Bernard sat up and removed his pipe. Meeting eyes of the darkest, intensest blue that he had ever seen, he gave her appropriate greeting,

"Good morning, Princess Bluebell! I am a humble, homeless beggar, at present living upon the charity of my brother, Captain Monck."

She came a step nearer. "Why do you call me that? You are not Captain Monck's brother really, are you?"

He spread out his hands with a deprecating gesture. "I never contradict royal ladies, Princess, but I have always been taught to believe so."

"Why do you call me Princess?" she asked, halting between suspicion and gratification.

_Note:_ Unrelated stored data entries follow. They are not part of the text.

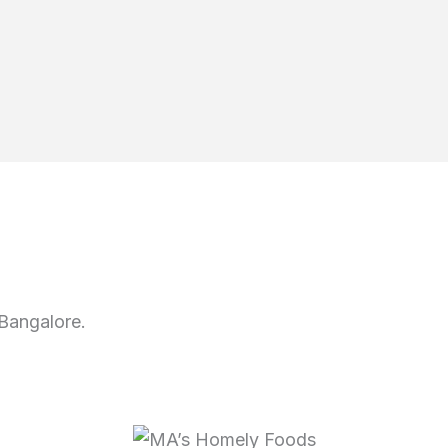
Bangalore.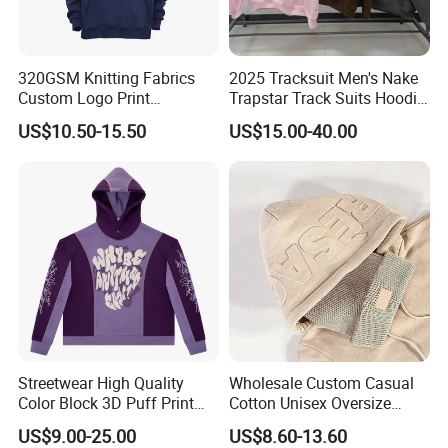
320GSM Knitting Fabrics
2025 Tracksuit Men's Nake
Custom Logo Print
Trapstar Track Suits Hoodie
Kangaroo Pocket Men's
Europe American Basketball
US$10.50-15.50
US$15.00-40.00
Pullover Hoodies
Football Two-Piece with
Women's Long Sleeve
Hoodie Jacket - Men
Hoodies and Des
Streetwear High Quality
Wholesale Custom Casual
Color Block 3D Puff Print
Cotton Unisex Oversize
Men's Hoodie
Men's Hoodies Outdoor
US$9.00-25.00
US$8.60-13.60
Hoody 3D Embossed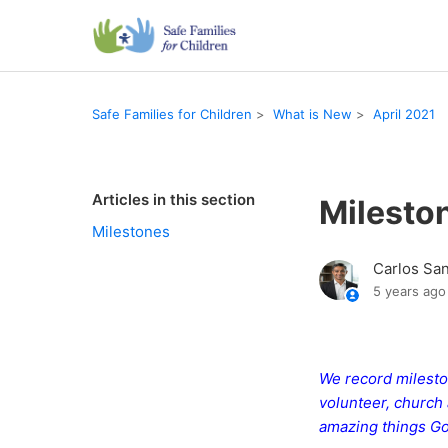
Safe Families for Children
What is New
April 2021
Articles in this section
Milesto
Milestones
Carlos Sa
5 years ago
We record mileston
volunteer, church 
amazing things Go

"Because it is quite evident that you are one. There is a--bossiness about you that proclaims the fact aloud." Bernard smiled upon her--the smile of open goodfellowship. "Beggars always know princesses when they see them," he said.

She scrutinized him severely for a moment or two, then suddenly melted into a gleaming, responsive smile that illuminated her little pale face like a shaft of sunlight. She came close to him, and very graciously proffered Scooter for a caress. "You needn't be afraid of him. He doesn't bite," she said.

"I suppose he is a bewitched prince, is he?" asked Bernard, as he stroked the furry little animal.

The great blue eyes were still fixed upon him. "No," said Tessa, after a thoughtful moment or two. "He's only a mongoose. But I think you are a bewitched prince. You're so big. And they always pretend to be beggars too," she added.

"And the princesses always fall in love with them before they find out,"

said Bernard, looking quizzical.

Tessa frowned a little. "I don't think falling in love is a very nice game," she said. "I've seen a lot of it."

"Have you indeed?" Bernard's eyes screwed up for a moment, but were hastily restored to an expression of becoming gravity. "I don't know much about it myself," he said. "You see, I'm an old bachelor."

"Haven't you--ever--been in love?" asked Tessa incredulously.

He held out his hand to her. "Yes, I'm in love at the present moment--quite the worst sort too--love at first sight."